What you are asked to do:
Set down all of the lines below exactly as they are given.

Dataset entries:
□ □ □

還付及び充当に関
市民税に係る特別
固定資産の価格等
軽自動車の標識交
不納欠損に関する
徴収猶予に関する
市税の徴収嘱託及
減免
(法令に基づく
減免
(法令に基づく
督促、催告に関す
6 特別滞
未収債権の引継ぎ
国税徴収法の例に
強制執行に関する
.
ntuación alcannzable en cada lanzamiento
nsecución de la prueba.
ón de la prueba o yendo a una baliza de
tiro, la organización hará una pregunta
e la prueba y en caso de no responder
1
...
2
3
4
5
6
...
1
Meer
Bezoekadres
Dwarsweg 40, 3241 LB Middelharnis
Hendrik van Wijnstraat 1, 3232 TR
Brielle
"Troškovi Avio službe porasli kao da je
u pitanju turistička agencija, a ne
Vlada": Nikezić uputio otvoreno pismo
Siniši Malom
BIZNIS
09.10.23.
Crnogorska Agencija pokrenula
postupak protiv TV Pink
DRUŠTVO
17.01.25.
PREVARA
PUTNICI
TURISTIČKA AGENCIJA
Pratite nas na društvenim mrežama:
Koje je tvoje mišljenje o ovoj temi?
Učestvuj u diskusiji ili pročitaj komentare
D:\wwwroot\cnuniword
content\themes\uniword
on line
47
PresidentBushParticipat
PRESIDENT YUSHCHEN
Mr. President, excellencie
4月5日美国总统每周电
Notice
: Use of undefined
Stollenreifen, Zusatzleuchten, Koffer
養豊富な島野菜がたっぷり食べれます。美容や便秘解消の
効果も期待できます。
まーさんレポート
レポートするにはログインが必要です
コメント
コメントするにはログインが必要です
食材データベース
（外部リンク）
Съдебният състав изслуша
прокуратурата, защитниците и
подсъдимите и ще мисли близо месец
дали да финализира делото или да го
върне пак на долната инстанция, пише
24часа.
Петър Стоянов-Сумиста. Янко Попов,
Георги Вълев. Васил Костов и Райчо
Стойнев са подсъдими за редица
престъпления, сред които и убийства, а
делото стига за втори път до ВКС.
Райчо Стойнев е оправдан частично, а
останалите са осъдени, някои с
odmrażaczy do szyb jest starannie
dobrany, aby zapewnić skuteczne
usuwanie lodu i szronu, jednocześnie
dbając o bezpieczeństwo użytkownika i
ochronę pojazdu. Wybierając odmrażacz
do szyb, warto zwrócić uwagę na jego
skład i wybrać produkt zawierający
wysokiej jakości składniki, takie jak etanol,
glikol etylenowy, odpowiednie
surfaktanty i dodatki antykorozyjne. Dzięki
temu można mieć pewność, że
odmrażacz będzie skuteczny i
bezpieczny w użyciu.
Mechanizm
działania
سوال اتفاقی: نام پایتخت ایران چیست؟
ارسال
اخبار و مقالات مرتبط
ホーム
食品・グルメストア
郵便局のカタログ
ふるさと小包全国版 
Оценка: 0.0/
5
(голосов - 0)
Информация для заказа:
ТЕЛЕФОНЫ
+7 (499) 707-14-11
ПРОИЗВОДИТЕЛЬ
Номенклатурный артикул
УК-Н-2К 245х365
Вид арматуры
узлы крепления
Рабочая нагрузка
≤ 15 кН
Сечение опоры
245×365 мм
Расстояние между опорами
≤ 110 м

□ □ □

Exercise answer:
還付及び充当に関
市民税に係る特別
固定資産の価格等
軽自動車の標識交
不納欠損に関する
徴収猶予に関する
市税の徴収嘱託及
減免
(法令に基づく
減免
(法令に基づく
督促、催告に関す
6 特別滞
未収債権の引継ぎ
国税徴収法の例に
強制執行に関する
.
ntuación alcannzable en cada lanzamiento
nsecución de la prueba.
ón de la prueba o yendo a una baliza de
tiro, la organización hará una pregunta
e la prueba y en caso de no responder
1
...
2
3
4
5
6
...
1
Meer
Bezoekadres
Dwarsweg 40, 3241 LB Middelharnis
Hendrik van Wijnstraat 1, 3232 TR
Brielle
"Troškovi Avio službe porasli kao da je
u pitanju turistička agencija, a ne
Vlada": Nikezić uputio otvoreno pismo
Siniši Malom
BIZNIS
09.10.23.
Crnogorska Agencija pokrenula
postupak protiv TV Pink
DRUŠTVO
17.01.25.
PREVARA
PUTNICI
TURISTIČKA AGENCIJA
Pratite nas na društvenim mrežama:
Koje je tvoje mišljenje o ovoj temi?
Učestvuj u diskusiji ili pročitaj komentare
D:\wwwroot\cnuniword
content\themes\uniword
on line
47
PresidentBushParticipat
PRESIDENT YUSHCHEN
Mr. President, excellencie
4月5日美国总统每周电
Notice
: Use of undefined
Stollenreifen, Zusatzleuchten, Koffer
養豊富な島野菜がたっぷり食べれます。美容や便秘解消の
効果も期待できます。
まーさんレポート
レポートするにはログインが必要です
コメント
コメントするにはログインが必要です
食材データベース
（外部リンク）
Съдебният състав изслуша
прокуратурата, защитниците и
подсъдимите и ще мисли близо месец
дали да финализира делото или да го
върне пак на долната инстанция, пише
24часа.
Петър Стоянов-Сумиста. Янко Попов,
Георги Вълев. Васил Костов и Райчо
Стойнев са подсъдими за редица
престъпления, сред които и убийства, а
делото стига за втори път до ВКС.
Райчо Стойнев е оправдан частично, а
останалите са осъдени, някои с
odmrażaczy do szyb jest starannie
dobrany, aby zapewnić skuteczne
usuwanie lodu i szronu, jednocześnie
dbając o bezpieczeństwo użytkownika i
ochronę pojazdu. Wybierając odmrażacz
do szyb, warto zwrócić uwagę na jego
skład i wybrać produkt zawierający
wysokiej jakości składniki, takie jak etanol,
glikol etylenowy, odpowiednie
surfaktanty i dodatki antykorozyjne. Dzięki
temu można mieć pewność, że
odmrażacz będzie skuteczny i
bezpieczny w użyciu.
Mechanizm
działania
سوال اتفاقی: نام پایتخت ایران چیست؟
ارسال
اخبار و مقالات مرتبط
ホーム
食品・グルメストア
郵便局のカタログ
ふるさと小包全国版 
Оценка: 0.0/
5
(голосов - 0)
Информация для заказа:
ТЕЛЕФОНЫ
+7 (499) 707-14-11
ПРОИЗВОДИТЕЛЬ
Номенклатурный артикул
УК-Н-2К 245х365
Вид арматуры
узлы крепления
Рабочая нагрузка
≤ 15 кН
Сечение опоры
245×365 мм
Расстояние между опорами
≤ 110 м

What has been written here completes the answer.